UNESCO mentions two other cultural landmarks in its World Heritage listing for Budapest: Andrassy Avenue, the tree-lined, fashionable street that has the world's second-oldest subway line running underneath it, and Buda Castle, which has retained its status despite Katy Perry's best efforts to deface it.

There are three photo albums on my Flickr site: the Buda side with the castle, Matthais Church and Fisherman's Bastion; the more bustling Pest side, with its churches, synagogues, Opera House, majestic buildings and the right hand of a patron saint; and a combined album with shots crossing the Danube and on Margaret Island, an oasis in the middle of the Danube. 

Up next: A return trip to Berlin, this time with The Professor and He Who Can't Beat Me at FIFA 12, to take in one of Europe's most vibrant cities and watch the Bundesliga champions play Hertha Berlin.

07 February 2012

Not Prague, Part 10: Return to Vienna (or: Our Opera House is Your House)

I attended an opera tonight. Whoever lives closest to my Mom, please knock on her door and make sure she can get back off the floor. As for the rest of you, I'll follow up by telling you what I wore: a blue hooded sweatshirt, jeans and hiking boots.
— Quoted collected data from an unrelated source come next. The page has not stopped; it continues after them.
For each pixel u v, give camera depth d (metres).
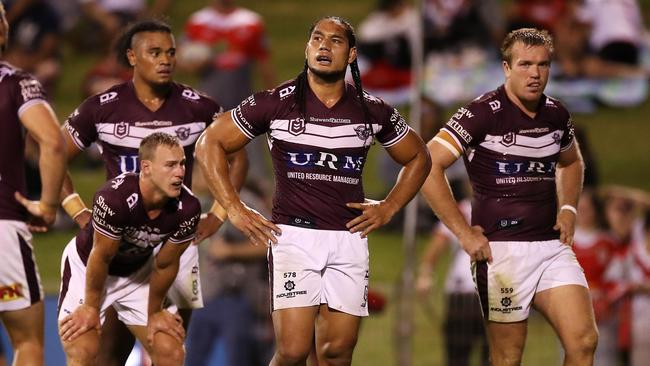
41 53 56.31
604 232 33.59
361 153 21.16
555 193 22.98
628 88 56.03
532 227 22.69
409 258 33.25
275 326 21.22
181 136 23.28
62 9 57.16
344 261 21.06
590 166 37.09
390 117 21.27
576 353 22.08
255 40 47.00
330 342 21.36
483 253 22.53
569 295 22.33
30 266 22.06
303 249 21.00
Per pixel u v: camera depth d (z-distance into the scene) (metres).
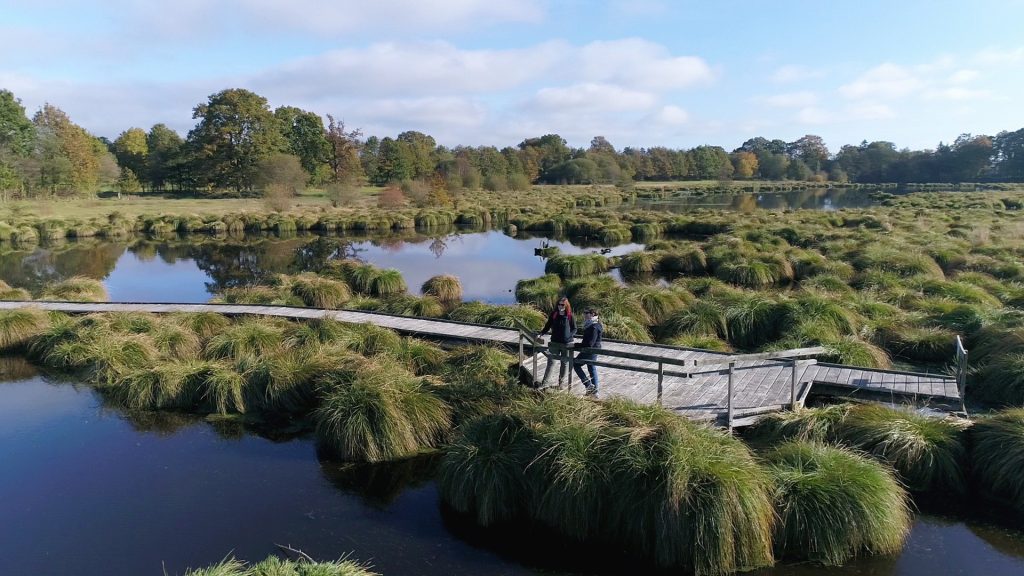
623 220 46.34
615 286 19.36
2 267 30.17
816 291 18.02
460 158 101.94
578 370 9.85
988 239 28.39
Such is life when one decides, at the last minute, to attend a show at the Vienna State Opera House, which offers standing-room tickets for every show starting about 80 minutes before the curtain rises. The Opera House runs shows from the fall to the end of spring, and it often produces a new opera every night. That, along with the accessibility of standing-room tickets, makes it a popular destination for tourists (actual opera lovers optional).

I had just completed a walk past some of Vienna's biggest, most audacious buildings when I realized I was standing at the Opera House. With no other plans for the veening, I figured I might as well see if there were tickets available. I met travelers from Seoul and Beijing, and we decided to go in together after we were finally let in out of the cold. We were directed down the hall where we found a very helful person with a handful of what looked like tickets. They were, in fact, programs for 90 Euro cents, and this being our first opera, we told ourselves, geez, these are pretty basic tickets. We eventually found the correct booth and bought standing-area seats, in the back facing the stage, for 4 Euros.

Our area featured a cross-section of sweatshirts, pullovers, suits and sweaters. Many of us had jeans on. (Those who bought reserved tickets were dressed more appropriately.) An usher handed us old white scarves to tie to the rail in front of us to mark our spots. In front of us was a small electronic screen that would show us the words, in English or German, that the performers would be singing. Before the show began, a female usher who had to be in her 20s stood in front of us and called out the etiquette: No whispering, no photos, no cell phones on, no leaving until one of the two 20-minute intermissions. And with a hush, the show began.

We watched Andrea Chenier, the story of a poet condemned to death during the French Revolution and his lover who chose to be executed with him rather than live without him. In other words, it was the second-saddest thing I saw this weekend.